If the latter is true, my nightmare started late last year when I discovered something that shook our marriage to its core. And just when I was coming to grips as to what happened and how we could go about fixing it, he had made the decision to not continue as us. To not try to fix it. The man who could fix anything did not want to fix this.
I remember the moment in which he told me because the words felt violent, even though he said them calmly. My brain and body shook with confusion and devastation. Anger and grief came a few seconds later. I couldn’t think straight because I had so many questions, so many feelings hit me at once that I literally couldn’t process anything. So I cried. No. I wailed. The tissue he offered seemed like the most insignificant gesture as the tears came too quickly that anything short of a towel seemed too small to hold them. I think I may have let them flow all over my clothes. I may have yelled. I’m not sure. That was the closest to shock that I’ve ever been in.
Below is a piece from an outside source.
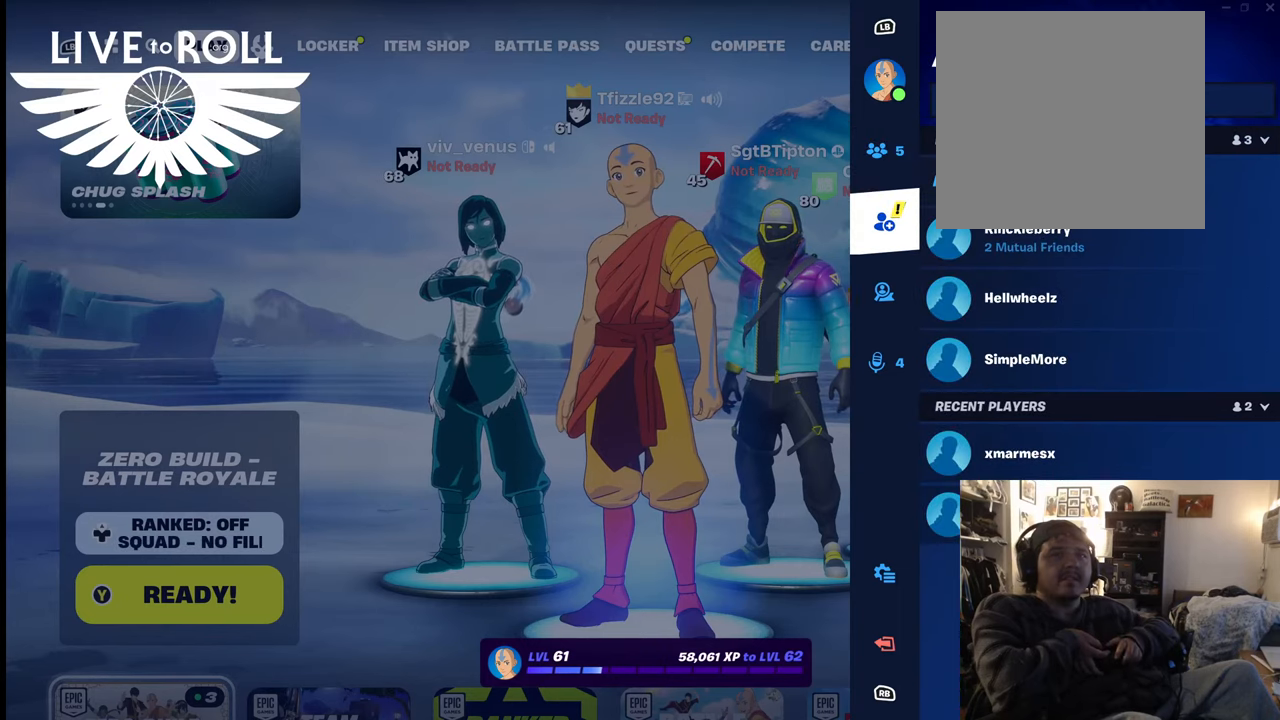
{"buttons": [], "left_stick": "center", "right_stick": "center", "events": []}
That shock lasted me several months. I dipped often into anger and sadness, but disbelief ruled supreme in the early days. I wasn’t prepared. Not for this. You see, as imperfect as he and I were together and separately, we promised that we’d work through anything in marriage. We had our hard days, but we were both hard workers. Overachievers. There was nothing we couldn’t do. I loved him almost to the point of infatuation at times and naively thought I got my Prince Charming. Yes, he had warts, but none so large that my unconditional love couldn’t embrace.
And then I saw THE wart. The ugliest kind, and I questioned our love. But after a few weeks, I decided to dig deep. Deeper than any kind of love I had ever offered before. And as I dug my heels in and braced for the hard, hard work, he had decided that he didn’t want to work that hard. That THIS work wasn’t for him.
That’s when the second shock set in.
At first, I blamed myself for not being worthy of his love. If I was truly worthy, he would do the work. (Overachievers do the work until there is no more progress to be made.) So why wasn’t our marriage worth the work? Was the outcome – being with me forever – not as appealing anymore? Oh, I clung to that assumption. Obsessed really. I thought about not being enough to the point of waking in the middle of the night, and it being my first thought.
As I tortured myself, he seemed relieved with letting go of us. While he eagerly prepared for life without me, I grasped at my value without him. WE had a future. Without him, what was mine? The hardest part of this time was living together – 6 months after he told me he wanted a divorce. He was moving (WE were supposed to be moving) and preparing that new life, while I grieved and grappled with my next steps. I watched him progress emotionally at the same time that it took all my strength to survive. Shower. Check (sometimes). Feed and walk dogs. Check. Get to work. Check. Eat. Check (sometimes). Just when I’d feel strong, my heart would remind me that I loved him, and I’d go back to survival mode.
As of today, the divorce has progressed enough that I’ve recalculated. I’ve envisioned a short-term life without him. The long-term has yet to take shape. I still have days when I’m sad and grieve what was and what could have been. There are a hundred things that I’d still like to say to him. But if I could only say one, it would be to not offer his love again until he’s ready to give it all – until the work is worth the risk. Not the risk of minute arguments or even the major disagreements, but the kind of love that sees your absolute worst – the worst hurt you can imagine – and then some. A love that sees that kind of bad, takes a deep breathe, and decides to dig deep together. The kind of love that I gave him.